28 Februar 2009

Geschichte als Ware: Das Projekt

"Eine neue wissenschaftliche Biographie zu Perthes steht ebenso aus wie die Erschließung seines im Staatsarchiv Hamburg aufbewahrten Nachlasses ..." - stellte der Buchwissenschaftler Ernst Fischer in seinem Killy-Lexikonartikel fest. Um diesen gordischen Knoten zu lösen, begann ich im Herbst 1999 mit den Vorarbeiten; im Februar 2008 erschien das Ergebnis unter dem Titel "Geschichte als Ware".

Mit diesem Projekt möchte ich mich - wiewohl nicht an einer Universität tätig - an der Forschungsdiskussion zum Thema "Interaktionen zwischen Wissenschaft und Markt" beteiligen. Falls gewünscht, gebe ich Einblick in die von mir ausgewerteten Quellen.

Forschung & Quellen

Da es so gut wie keine neueren Forschungen zu Friedrich Perthes gab, erwies es sich als unumgänglich, den umfangreichen handschriftlichen Nachlass auszuwerten. In jahrelangen Recherchen gelang es, einen Großteil des weitverstreuten Nachlasses wiederaufzufinden und auszuwerten. Die eigentliche Basis bilden mehr als 5000 exzerpierte Briefe, dazu tausende Tagebuchseiten, Konzepte, Notizen. Zusätzlich wurde für den Zeitraum 1796-1843 neuartige Verlagsstatistik auf der Basis der Verlagsbibliographie erstellt, die präzise Rückschlüsse auf die ökonomische Entwicklung des Verlagsgeschäfts und einen bilanzunabhängigen Vergleich mit anderen Firmen ermöglicht. Letztendlich erwies sich die Quellengrundlage als so reichhaltig, dass der kriegsbedingte Verlust des eigentlichen Verlagsarchivs verschmerzt werden konnte.

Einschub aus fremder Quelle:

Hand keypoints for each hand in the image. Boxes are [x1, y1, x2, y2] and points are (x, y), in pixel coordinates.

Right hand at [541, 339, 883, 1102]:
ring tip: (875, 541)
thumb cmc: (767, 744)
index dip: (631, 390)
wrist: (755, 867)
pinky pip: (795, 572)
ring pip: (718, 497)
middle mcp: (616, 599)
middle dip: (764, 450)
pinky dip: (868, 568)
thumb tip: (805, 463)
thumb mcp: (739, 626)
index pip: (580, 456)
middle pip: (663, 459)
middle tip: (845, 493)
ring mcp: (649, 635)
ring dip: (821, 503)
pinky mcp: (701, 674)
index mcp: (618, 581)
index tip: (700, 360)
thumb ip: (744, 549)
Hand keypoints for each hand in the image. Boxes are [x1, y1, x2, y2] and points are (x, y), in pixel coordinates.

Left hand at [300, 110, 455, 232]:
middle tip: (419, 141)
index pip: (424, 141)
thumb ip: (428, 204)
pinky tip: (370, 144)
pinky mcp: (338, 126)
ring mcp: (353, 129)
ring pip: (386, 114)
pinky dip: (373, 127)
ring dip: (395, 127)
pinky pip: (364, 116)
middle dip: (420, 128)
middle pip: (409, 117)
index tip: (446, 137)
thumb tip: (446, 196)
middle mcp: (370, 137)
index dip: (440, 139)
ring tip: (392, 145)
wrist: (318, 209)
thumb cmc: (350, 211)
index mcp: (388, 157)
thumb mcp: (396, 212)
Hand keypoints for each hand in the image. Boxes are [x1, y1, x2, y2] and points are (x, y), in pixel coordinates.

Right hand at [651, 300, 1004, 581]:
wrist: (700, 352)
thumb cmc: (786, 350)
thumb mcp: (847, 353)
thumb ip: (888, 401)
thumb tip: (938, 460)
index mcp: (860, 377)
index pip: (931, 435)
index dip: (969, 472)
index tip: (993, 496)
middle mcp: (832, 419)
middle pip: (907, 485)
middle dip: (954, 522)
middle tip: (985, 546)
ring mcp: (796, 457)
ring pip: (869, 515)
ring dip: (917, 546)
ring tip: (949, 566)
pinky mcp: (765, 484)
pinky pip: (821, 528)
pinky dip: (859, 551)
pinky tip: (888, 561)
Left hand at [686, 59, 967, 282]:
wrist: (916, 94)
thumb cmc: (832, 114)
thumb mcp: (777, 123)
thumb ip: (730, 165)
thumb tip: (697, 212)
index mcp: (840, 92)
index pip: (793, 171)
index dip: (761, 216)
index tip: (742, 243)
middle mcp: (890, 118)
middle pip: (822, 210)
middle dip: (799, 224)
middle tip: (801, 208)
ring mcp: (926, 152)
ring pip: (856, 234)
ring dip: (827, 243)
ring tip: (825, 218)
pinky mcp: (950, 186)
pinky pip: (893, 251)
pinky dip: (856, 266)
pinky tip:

Friedrich Perthes: Biographisches

Der Name Perthes ist vor allem über zwei Begriffe in das öffentliche Bewusstsein vorgedrungen: zum einen über die Landkarten und Atlanten der Firma Justus Perthes, zum einen über die Krankheitsbezeichnung Morbus Perthes. Beide "Eponymen" sind nicht mit Friedrich Perthes zu verwechseln, obwohl sie mit ihm verwandt sind.